**What is required**
Starting with the line that contains "left knee: (354, 532)" and ending with the last line of the listing, print each line exactly. Pictures stay out.

★ ★ ★ ★

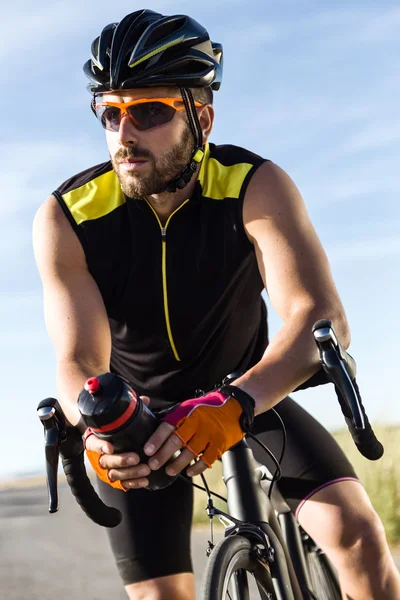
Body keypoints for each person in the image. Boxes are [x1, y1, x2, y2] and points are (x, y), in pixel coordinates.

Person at [33, 9, 400, 600]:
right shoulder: (68, 215)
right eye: (111, 112)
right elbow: (77, 356)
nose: (124, 134)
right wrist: (97, 431)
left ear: (200, 117)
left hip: (248, 392)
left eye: (149, 111)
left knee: (354, 532)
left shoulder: (253, 183)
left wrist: (234, 405)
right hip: (140, 417)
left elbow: (318, 316)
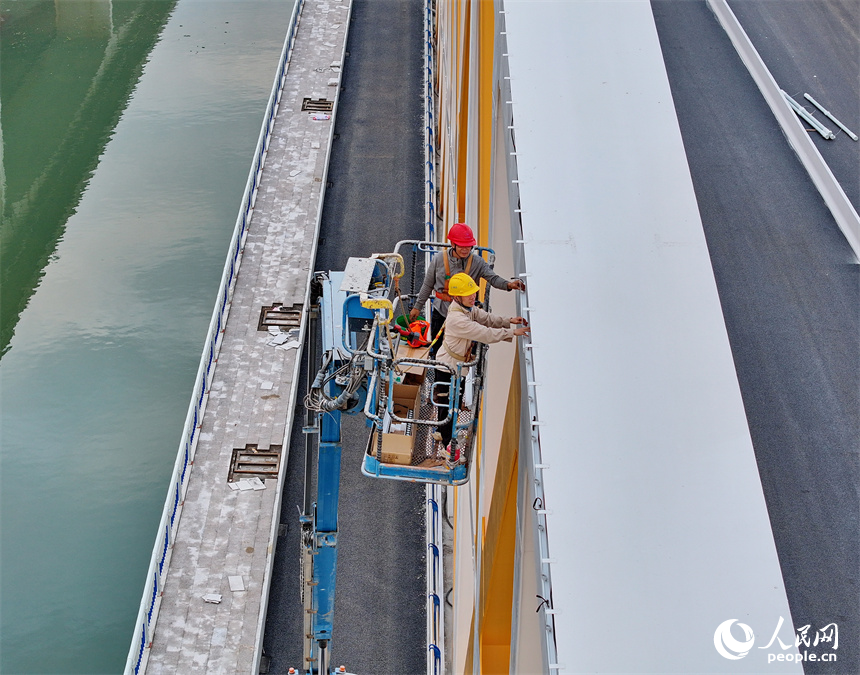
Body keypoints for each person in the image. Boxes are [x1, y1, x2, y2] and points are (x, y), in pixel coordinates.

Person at [433, 273, 530, 466]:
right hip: (448, 367)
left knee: (453, 403)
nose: (472, 297)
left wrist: (509, 320)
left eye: (472, 293)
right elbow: (484, 333)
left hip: (455, 367)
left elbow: (486, 318)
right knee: (449, 407)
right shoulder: (457, 319)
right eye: (468, 294)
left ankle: (441, 433)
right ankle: (446, 447)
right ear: (456, 297)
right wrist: (512, 332)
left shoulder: (467, 309)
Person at [409, 223, 525, 355]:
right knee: (438, 351)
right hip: (441, 313)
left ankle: (461, 375)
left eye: (468, 246)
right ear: (453, 244)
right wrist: (417, 307)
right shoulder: (439, 259)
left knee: (465, 353)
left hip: (466, 315)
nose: (466, 250)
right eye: (462, 246)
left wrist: (508, 285)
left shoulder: (477, 262)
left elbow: (492, 278)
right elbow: (427, 284)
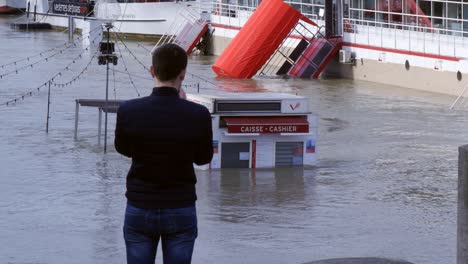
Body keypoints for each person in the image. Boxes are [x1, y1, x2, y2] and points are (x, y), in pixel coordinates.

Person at [114, 43, 213, 264]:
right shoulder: (198, 114)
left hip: (140, 205)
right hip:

★ ★ ★ ★

**Answer**
left knee: (354, 532)
left shoulder: (253, 183)
left wrist: (234, 405)
right hip: (140, 417)
left elbow: (318, 316)
Body keypoints for each person in the image. Boxes are [x1, y1, x2, y2] and points are (x, y), in pixel coordinates.

Person at [433, 273, 530, 466]:
right hip: (448, 367)
left knee: (453, 403)
nose: (472, 297)
left wrist: (509, 320)
left eye: (472, 293)
right elbow: (484, 333)
left hip: (455, 367)
left elbow: (486, 318)
right knee: (449, 407)
right shoulder: (457, 319)
right eye: (468, 294)
left ankle: (441, 433)
right ankle: (446, 447)
right ear: (456, 297)
right wrist: (512, 332)
left shoulder: (467, 309)
Person at [409, 223, 525, 355]:
right knee: (438, 351)
right hip: (441, 313)
left ankle: (461, 375)
left eye: (468, 246)
right ear: (453, 244)
right wrist: (417, 307)
right shoulder: (439, 259)
left knee: (465, 353)
left hip: (466, 315)
nose: (466, 250)
right eye: (462, 246)
left wrist: (508, 285)
left shoulder: (477, 262)
left elbow: (492, 278)
right elbow: (427, 284)
Body keypoints for each person in the image. Boxes are [x1, y1, x2, y2] and points are (x, y), in pixel coordinates.

Person at [114, 43, 213, 264]:
right shoulder: (198, 114)
left hip: (140, 205)
right hip:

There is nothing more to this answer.